Nevada Senator Dean Heller may well have good reasons for shifting toward the “no” column on Attorney General Nominee Loretta Lynch.
But the reasons he’s offering in public certainly aren’t among them.
Republican Sen. Dean Heller said in an interview that he is “leaning no” on the confirmation vote expected next week, a view that is based on Lynch’s answers to his concerns about how to regulate gambling. The Nevada senator said Lynch’s responses to a letter he sent following up on the issue left him “not very comfortable.”
“She said she has very little knowledge of what occurred in the Wire Act,” a 1961 law that banned certain types of interstate gambling, Heller said. “And yet at the same time, she prosecuted illegal gambling, offshore gambling. You can’t be prosecuting illegal gambling and say you have very little knowledge of the Wire Act itself.”
Heller’s explanation doesn’t make much sense, and here’s why.
The idea that the United States Attorney for the Eastern District of New York has “very little knowledge” of the Wire Act is laughable on face.
The Wire Act is less than 400 words long and has been one of the federal government’s primary weapons against illegal sports betting for over half a decade.
And as the written follow-up to her Senate testimony makes clear, Lynch’s office pursued cases that involved Wire Act violations.
At no point in her Senate testimony or written follow-up did Lynch profess to or imply any lack of knowledge or understanding regarding the Wire Act.
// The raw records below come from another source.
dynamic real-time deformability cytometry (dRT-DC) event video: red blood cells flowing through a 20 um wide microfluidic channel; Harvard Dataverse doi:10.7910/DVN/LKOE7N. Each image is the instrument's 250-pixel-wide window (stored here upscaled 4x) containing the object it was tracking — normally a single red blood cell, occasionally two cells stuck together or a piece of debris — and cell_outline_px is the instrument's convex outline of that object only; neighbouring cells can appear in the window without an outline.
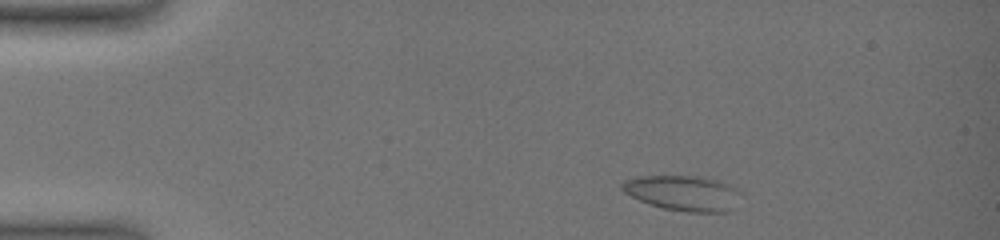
{"species": "common noctule bat (a hibernating species)", "species_latin": "Nyctalus noctula", "temperature_condition": "warm", "stored_images_in_passage": 18, "camera_frame_rate_fps": 3000, "um_per_image_px": 0.085, "animal": {"sex": "female", "body_mass_g": 19.0, "forearm_length_mm": 51.5}, "frame": {"image": 1, "passage_image": 4, "time_ms": 1.333, "image_size_px": [1000, 240], "cell_outline_px": [[740, 192], [736, 208], [728, 212], [684, 212], [660, 208], [640, 200], [624, 192], [620, 188], [620, 184], [624, 180], [640, 176], [696, 176], [720, 180], [736, 188]], "centroid_in_image_um": [58.09, 16.42], "position_along_channel_um": 26.9, "area_um2": 24.68}}
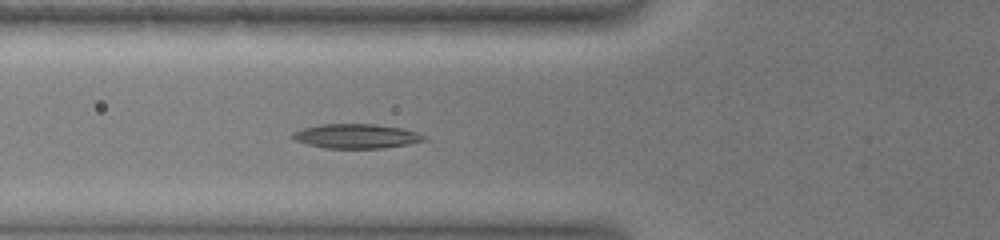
{"frame": {"image": 2, "passage_image": 12, "time_ms": 5.667, "image_size_px": [1000, 240], "cell_outline_px": [[424, 140], [408, 144], [384, 148], [324, 148], [292, 140], [292, 132], [304, 128], [320, 124], [376, 124], [404, 128], [416, 132], [424, 136]], "centroid_in_image_um": [30.25, 11.57], "position_along_channel_um": 95.6, "area_um2": 18.67}}
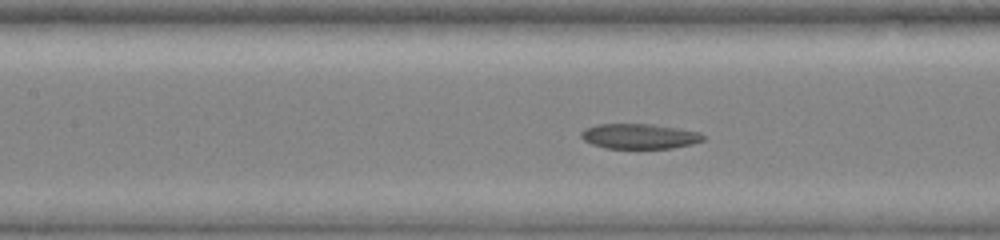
{"frame": {"image": 3, "passage_image": 17, "time_ms": 7.333, "image_size_px": [1000, 240], "cell_outline_px": [[704, 140], [692, 144], [672, 148], [604, 148], [592, 144], [584, 140], [580, 136], [580, 132], [584, 128], [596, 124], [652, 124], [680, 128], [700, 132], [704, 136]], "centroid_in_image_um": [54.34, 11.57], "position_along_channel_um": 153.1, "area_um2": 17.98}}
I asked Sen. Heller’s office for a copy of Lynch’s responses to Heller’s letter and received no reply.
But I sincerely doubt that Lynch said anything to indicate that she “has very little knowledge” of the Wire Act.
Perhaps Senator Heller is conflating the Wire Act itself with a 2011 opinion on the Wire Act issued by the Department of Justice’s Office of Legal Council (OLC) .
A quick bit of background: In a 2002 response to an inquiry from Nevada, the DoJ asserted that the Wire Act applied to not just sports betting, but all forms of online gambling.
The 2011 DoJ opinion restored the original intent of the Wire Act and resolved the tension between the UIGEA – which specifically excluded regulated interstate gambling from the definition of “unlawful Internet gambling” – and the 2002 DoJ opinion on the Wire Act, which rendered such activity illegal.
Again, the idea that Lynch “very little knowledge” of the OLC opinion is patently ridiculous.
The opinion is brief (13 pages), was issued over three years ago, has been widely discussed and has a single upshot: outside of sports betting, intrastate online gambling authorized by the state does not fall under the scope of the Wire Act.
And again, Lynch’s written follow-ups leave little doubt that she is well aware of the details and impact of the OLC opinion.
Only he can say for sure. But two reasonable explanations come to mind.
Lynch’s nomination vote is thought to be close enough that Vice President Joe Biden may have to step in to break a tie.
That gives Heller’s vote quite a bit of potential value. And raising vague concerns about the Wire Act – as opposed to more politically charged issues like immigration – is one way for Heller to publicly justify his concern without going out on any sort of political limb.
It’s also a relatively easy concern to walk back from. Heller only needs to become “satisfied” that Lynch understands the Wire Act. Which she clearly does. Simple enough.
Lynch made it clear in her follow-up answers that she’s unlikely to reverse the OLC’s 2011 Wire Act opinion.
That puts her at odds with Sheldon Adelson’s political push to ban regulated online gambling at the federal level by “restoring” the Wire Act.
Adding his voice to those of Senator Graham and Senator Feinstein, who both mentioned the OLC opinion in their follow-up questions to Lynch, provides a low-risk route for Heller to draw more attention to, and bolster the perception of broader support for, Adelson’s pet initiative.